━━ THE RECORDS ━━
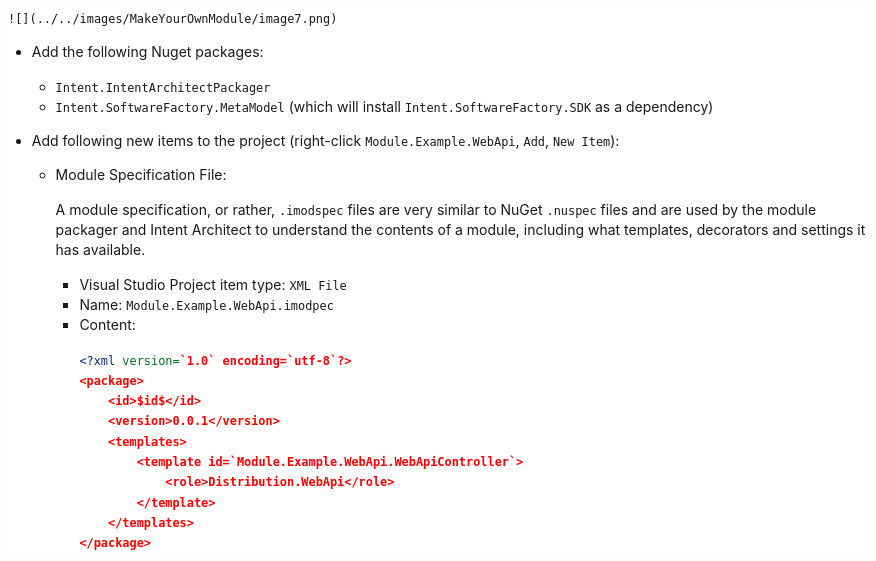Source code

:     ![](../../images/MakeYourOwnModule/image7.png)
- Add the following Nuget packages:
    - `Intent.IntentArchitectPackager`
    - `Intent.SoftwareFactory.MetaModel` (which will install `Intent.SoftwareFactory.SDK` as a dependency)
- Add following new items to the project (right-click `Module.Example.WebApi`, `Add`, `New Item`):
    
    - Module Specification File:
    
        A module specification, or rather, `.imodspec` files are very similar to NuGet `.nuspec` files and are used by the module packager and Intent Architect to understand the contents of a module, including what templates, decorators and settings it has available.

        - Visual Studio Project item type: `XML File`
        - Name: `Module.Example.WebApi.imodpec`
        - Content:
            ```xml
            <?xml version=`1.0` encoding=`utf-8`?>
            <package>
                <id>$id$</id>
                <version>0.0.1</version>
                <templates>
                    <template id=`Module.Example.WebApi.WebApiController`>
                        <role>Distribution.WebApi</role>
                    </template>
                </templates>
            </package>
            ```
━━━
» WHAT IS REQUIRED: A faithful copy of all the data above, without its pictures, is the expected result.

» RESULT OF THE TASK:
Source code

:     ![](../../images/MakeYourOwnModule/image7.png)
- Add the following Nuget packages:
    - `Intent.IntentArchitectPackager`
    - `Intent.SoftwareFactory.MetaModel` (which will install `Intent.SoftwareFactory.SDK` as a dependency)
- Add following new items to the project (right-click `Module.Example.WebApi`, `Add`, `New Item`):
    
    - Module Specification File:
    
        A module specification, or rather, `.imodspec` files are very similar to NuGet `.nuspec` files and are used by the module packager and Intent Architect to understand the contents of a module, including what templates, decorators and settings it has available.

        - Visual Studio Project item type: `XML File`
        - Name: `Module.Example.WebApi.imodpec`
        - Content:
            ```xml
            <?xml version=`1.0` encoding=`utf-8`?>
            <package>
                <id>$id$</id>
                <version>0.0.1</version>
                <templates>
                    <template id=`Module.Example.WebApi.WebApiController`>
                        <role>Distribution.WebApi</role>
                    </template>
                </templates>
            </package>
            ```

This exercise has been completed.